Starr Said To Be Using Tested Tactic Against Ex-intern
By Lynda Nikula/CNN
SANTA MONICA, Calif. (Jan. 26) -- Susan McDougal's lawyer and her brother
said Monday Whitewater Independent Counsel Kenneth Starr is using the same
tactics on former White House intern Monica Lewinsky that he used in an attempt get to get McDougal to testify against President Bill Clinton.
Following a pre-trial hearing in an unrelated California criminal case,
McDougal's attorney, Mark Geragos, said Starr is "preoccupied with sex" and is
trying to make a deal just as he did with McDougal's former husband, Jim
McDougal.
"She [Susan McDougal] thinks that it's very similar to what they did with her. Remember
when she wouldn't cooperate and they got Jim McDougal to cooperate? Jim
McDougal went from saying at his trial that she had the highest moral
integrity," said Geragos.
"After he started cooperating with Kenneth Starr, then guess what happens?
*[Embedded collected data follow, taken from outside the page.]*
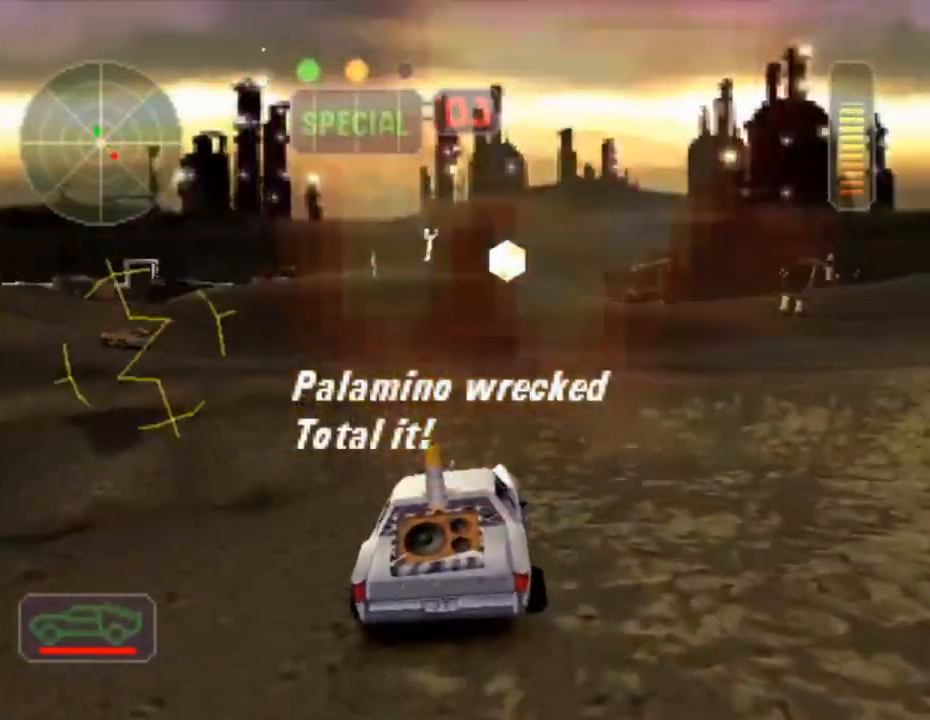
{"buttons": [], "left_stick": "right", "events": [[267, "X", "up"], [333, "Y", "down"], [467, "Y", "up"]]}
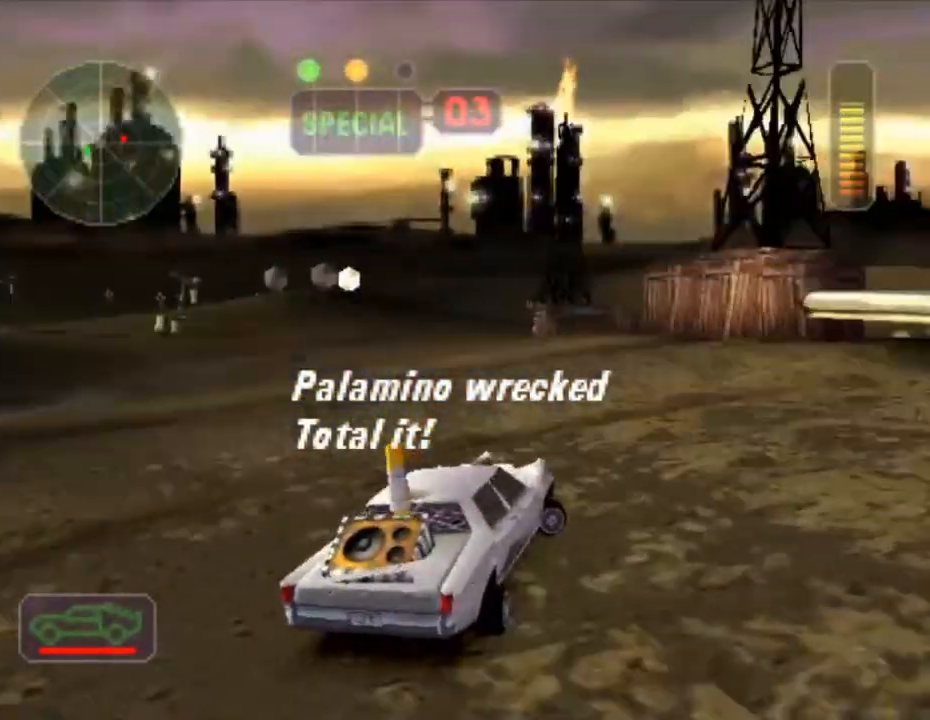
{"buttons": [], "left_stick": "right", "events": [[50, "left_stick", "center"], [100, "left_stick", "left"], [217, "left_stick", "center"], [284, "Y", "down"], [401, "left_stick", "right"], [451, "Y", "up"]]}
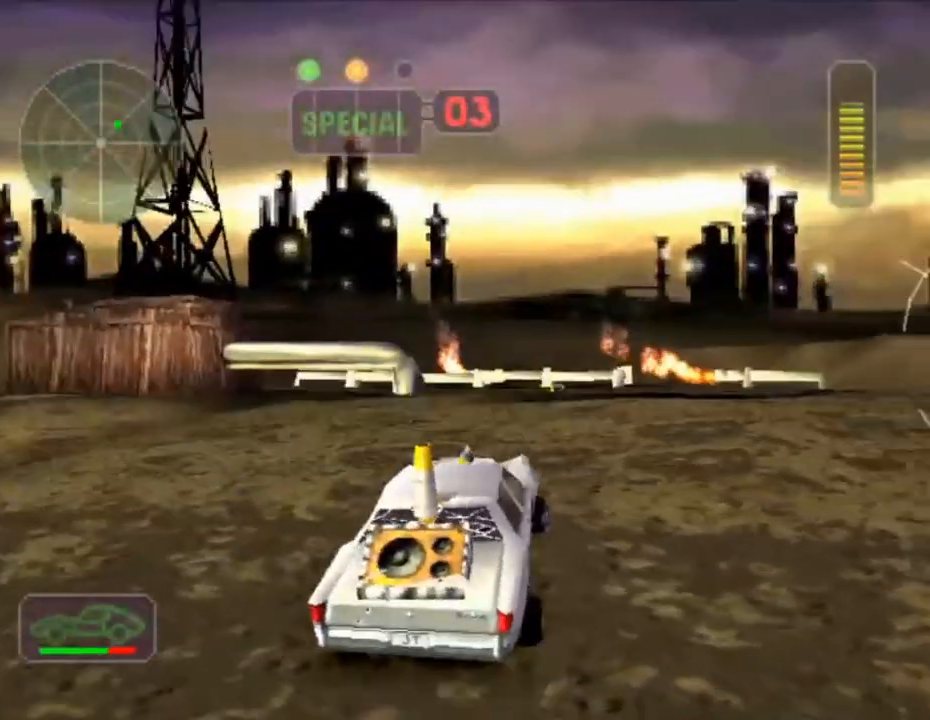
{"buttons": ["X", "DPAD_DOWN"], "left_stick": "center", "events": [[117, "X", "down"], [300, "left_stick", "center"], [434, "DPAD_DOWN", "down"]]}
All of a sudden Jim McDougal says, 'Oh no, I think that they [Clinton and
McDougal] were having an affair,' and then all of a sudden Jim McDougal says, 'Well, I picked up the phone once and I heard them talking love talk,' very
similar pattern to what you have right here. The man [Starr] is obviously preoccupied with sex."
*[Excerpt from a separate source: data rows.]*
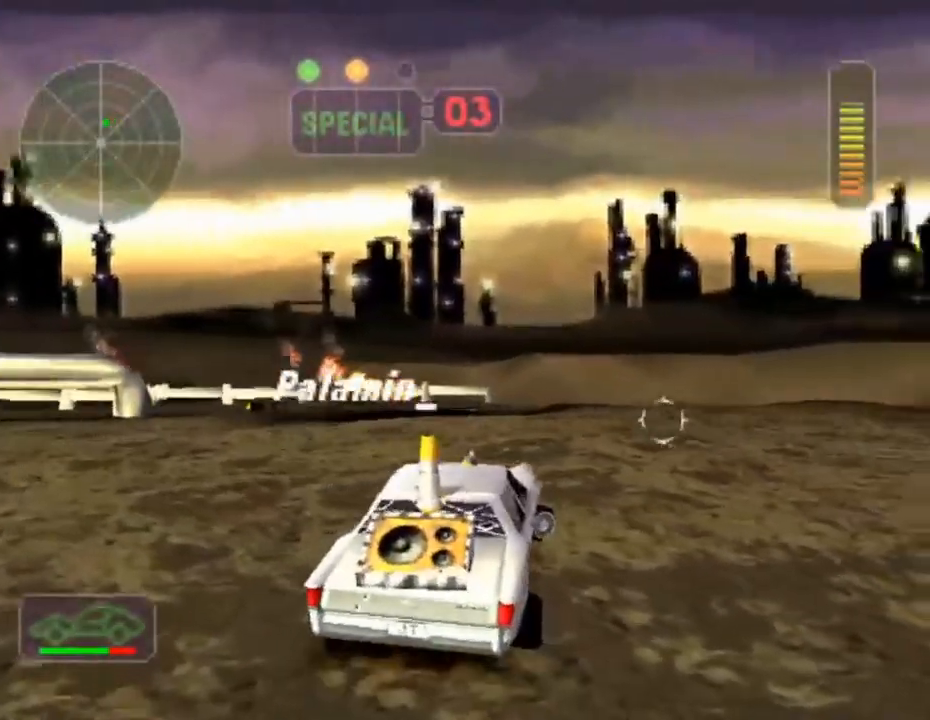
{"buttons": [], "left_stick": "center", "events": [[34, "DPAD_DOWN", "up"], [100, "DPAD_DOWN", "down"], [167, "DPAD_DOWN", "up"], [200, "X", "up"], [301, "DPAD_UP", "down"], [351, "B", "down"], [401, "DPAD_UP", "up"], [451, "B", "up"]]}
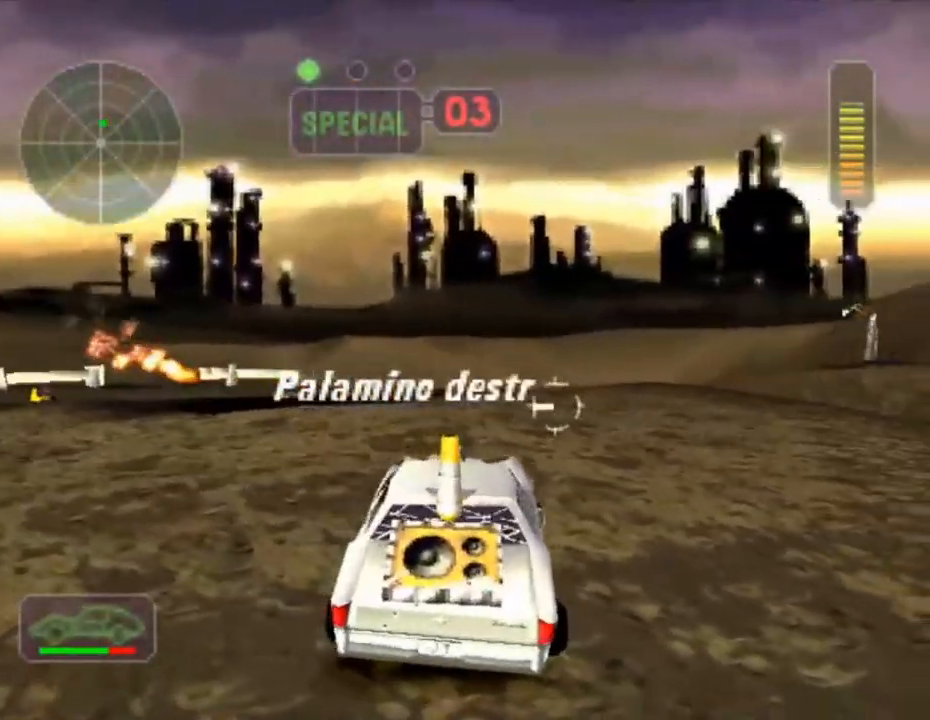
{"buttons": ["R2"], "left_stick": "left", "events": [[50, "R2", "down"], [167, "left_stick", "right"], [267, "left_stick", "center"], [350, "left_stick", "left"], [383, "R2", "up"], [467, "R2", "down"]]}
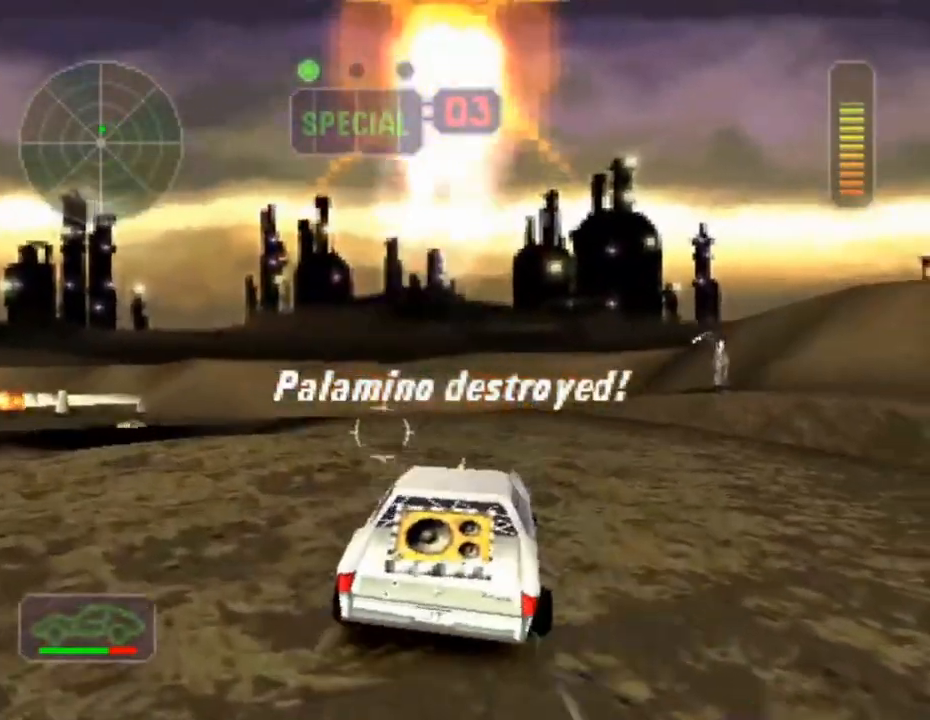
{"buttons": ["X"], "left_stick": "left", "events": [[117, "left_stick", "center"], [167, "R2", "up"], [317, "X", "down"], [451, "left_stick", "left"]]}
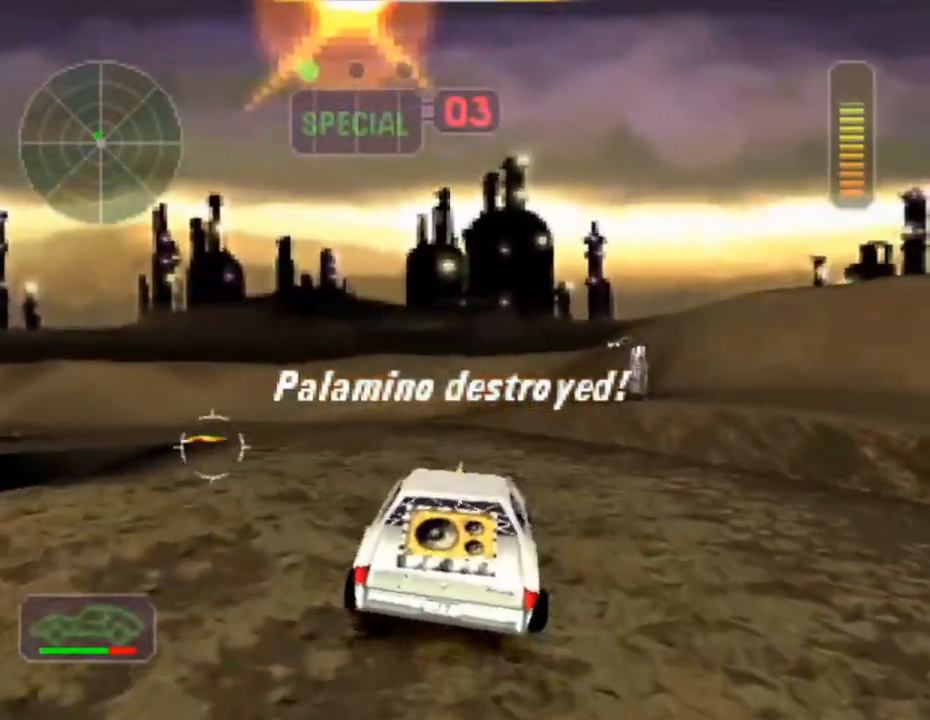
{"buttons": ["A", "X"], "left_stick": "center", "events": [[200, "left_stick", "center"], [417, "A", "down"]]}
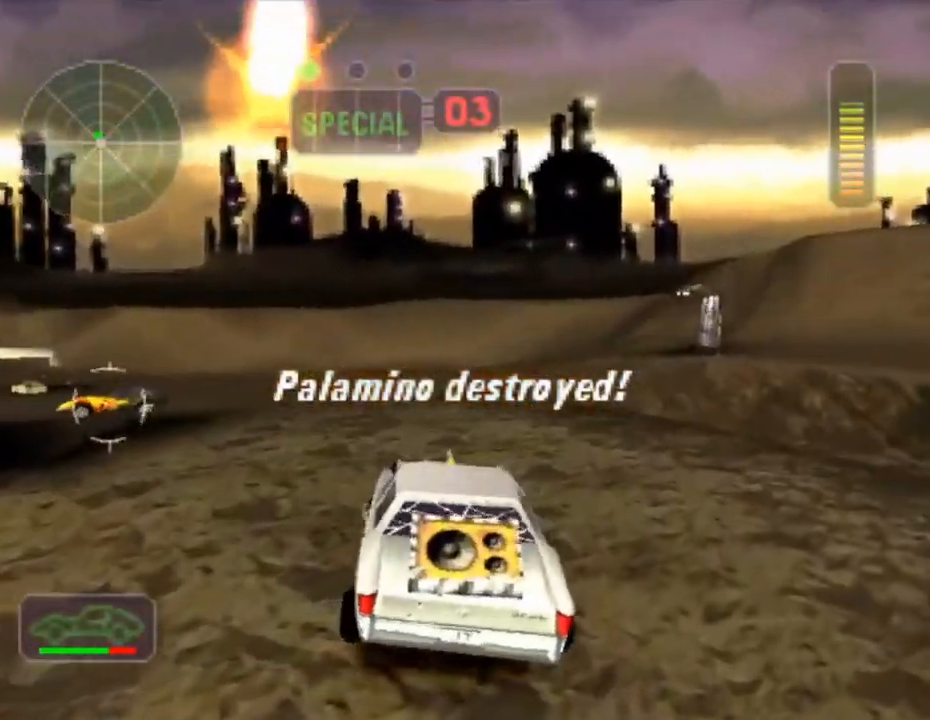
{"buttons": ["X"], "left_stick": "left", "events": [[50, "A", "up"], [384, "left_stick", "left"]]}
McDougal's brother, Bill Henley, said, "Let me tell you that before my
sister was ever indicted in Whitewater, they came to her with a deal that all
she had to do was come up with something on Clinton, all of these charges would
be wiped away from Whitewater, all of these charges in California would be
wiped away, simply come up with something on the Clintons.
"This is just Starr acting as he did in my sister's case," Henley added. "What he is doing is suborning perjury at this very moment. He is suborning perjury in my opinion. If he follows his same m.o. [modus operandi], what he will do next is threaten to indict this girl's mother and father and sisters and brothers as Starr did in Susan's case."
McDougal has been in prison about 17 months on a contempt charge for
refusing to testify before a federal grand jury in the Whitewater case.
She is awaiting trial on California state charges that she stole about $150,000 from orchestra conductor Zubin Mehta and his wife, Nancy, while working as their assistant. McDougal faces three counts of state income-tax evasion and seven theft-related charges in the state case. The attorneys in the case expect it to last six to eight weeks.
McDougal and her then-husband, Jim, were partners with the Clintons in the Whitewater development deal.